More information about the DVA program will be contained in future Business Immigration Monthly Updates when they become available.
2023 DIVERSITY VISA PROGRAM UPDATE
The DOS announced that, as of September 7, 2023, it has issued all available Diversity Visas for the 2023 Diversity Visa (DV) Program.
The DOS makes 55,000 "green cards" available annually to persons from countries with low rates of immigration to the United States. Applicants for Diversity Visas are chosen by a computer-generated random lottery drawing. Selection does not guarantee that an applicant will receive a visa interview or a visa. Selection merely means the person may be eligible to participate in the DV program and may potentially apply for a visa, but it is not a guarantee.
The Diversity Visa "green cards" are available only to citizens of countries with lower rates of immigration and no visas are available to citizens of countries sending more than 50,000 immigrants to the United States in the past five years.
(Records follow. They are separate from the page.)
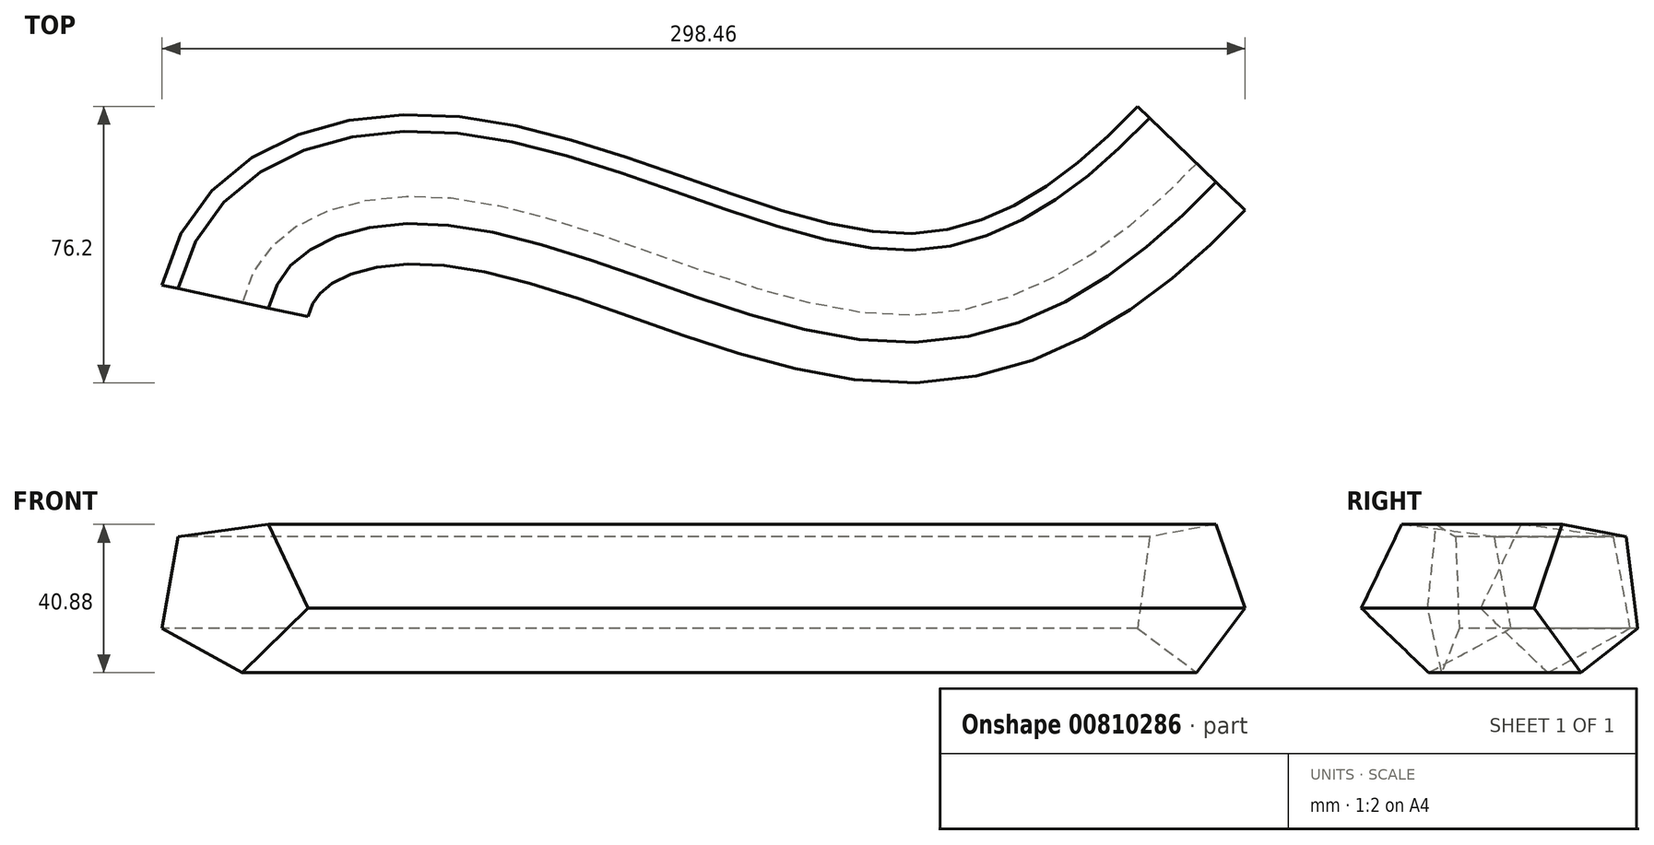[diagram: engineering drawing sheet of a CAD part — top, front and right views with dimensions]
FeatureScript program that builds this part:
annotation { "Feature Type Name" : "Feature", "Feature Type Description" : "" }
export const myFeature = defineFeature(function(context is Context, id is Id, definition is map)
    precondition{}
    {
        {
            var Q0;
            Q0=qCreatedBy(makeId("Top.planeOp"),FACE);
            var sketch = newSketch(context, id + "F0", { "sketchPlane" : qUnion([Q0])});
            skFitSpline(sketch, "E0", {"points": [v(-161, -36.47) * mm, v(-95.7, 0) * mm, v(30.96, -32.51) * mm, v(104.46, 6.5) * mm], "startDerivative": vector(58.44, 271.62) * mm, "endDerivative": vector(193.22, 200.74) * mm});
            skSolve(sketch);
        }
        {
            var Q0;
            Q0=sQuery(id+"F0.wireOp",VERTEX,"E0.end");
            var Q1;
            Q1=sQuery(id+"F0.wireOp",EDGE,"E0");
            cPlane(context, id + "F1", {"entities" : qUnion([Q0, Q1]), "cplaneType" : CPlaneType.CURVE_POINT, "offset" : 25 * mm, "width" : 150 * mm, "height" : 150 * mm});
        }
        {
            var Q0;
            Q0=qCreatedBy(id+"F1.planeOp",FACE);
            var sketch = newSketch(context, id + "F2", { "sketchPlane" : qUnion([Q0])});
            skCircle(sketch, "E1.cCircle", {"center": v(-77.44, -22.39) * mm, "radius": 17.67 * mm, "construction": true});
            skLineSegment(sketch, "E1.0", {"start": v(-87.79, -3.15) * mm, "end": v(-62.35, -6.6) * mm});
            skLineSegment(sketch, "E1.1", {"start": v(-62.35, -6.6) * mm, "end": v(-57.76, -31.87) * mm});
            skLineSegment(sketch, "E1.2", {"start": v(-57.76, -31.87) * mm, "end": v(-80.37, -44.03) * mm});
            skLineSegment(sketch, "E1.3", {"start": v(-80.37, -44.03) * mm, "end": v(-98.93, -26.29) * mm});
            skLineSegment(sketch, "E1.4", {"start": v(-98.93, -26.29) * mm, "end": v(-87.79, -3.15) * mm});
            skPoint(sketch, "E1.0.midPoint", {"position": v(-75.07, -4.88) * mm});
            skSolve(sketch);
        }
        {
            var Q0;
            Q0=makeQuery(id+"F2.imprint","IMPRINT",FACE,{"disambiguationData":[TD([[makeQuery(id+"F2.imprint","IMPRINT",EDGE,{"derivedFrom":sQuery(id+"F2.wireOp",EDGE,"E1.0")}),-1.0]])]});
            var Q1;
            Q1=sQuery(id+"F0.wireOp",EDGE,"E0");
            sweep(context, id + "F3", {"profiles" : qUnion([Q0]), "path" : qUnion([Q1])});
        }
    });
Within each region, no country may receive more than 7% of the available Diversity Visa "green cards" in any one year. Each year, the State Department publishes a list of the countries that are not eligible to participate in the program.
The 2025 Diversity Visa program entry period will open in early October of this year. Interested and eligible individuals are encouraged to apply.
USCIS Exempts Biometric Services for All Form I-539 Applicants
USCIS recently announced that it will be exempting the biometrics requirement for all Form I-539 Applications to Extend/Change Nonimmigrant Status beginning October 1, 2023. Additionally, the $85 biometric filing fee will no longer be required as part of the I-539 application.
The notice indicates that, in most cases, applications filed after October 1st will not be scheduled for a biometric services appointment. Applicants who filed before October 1st and who have received biometric services appointments are instructed to attend any scheduled appointments.
The fee exemption will apply to all applicants filing on or after October 1, including those applicants filing Form I-539 requesting an extension of stay in or change of status to H-4, L-2, or E nonimmigrant for whom USCIS had previously suspended the biometrics requirement through September 30, 2023. Filings mistakenly submitted with the fee, if combined with another form payment, will be rejected.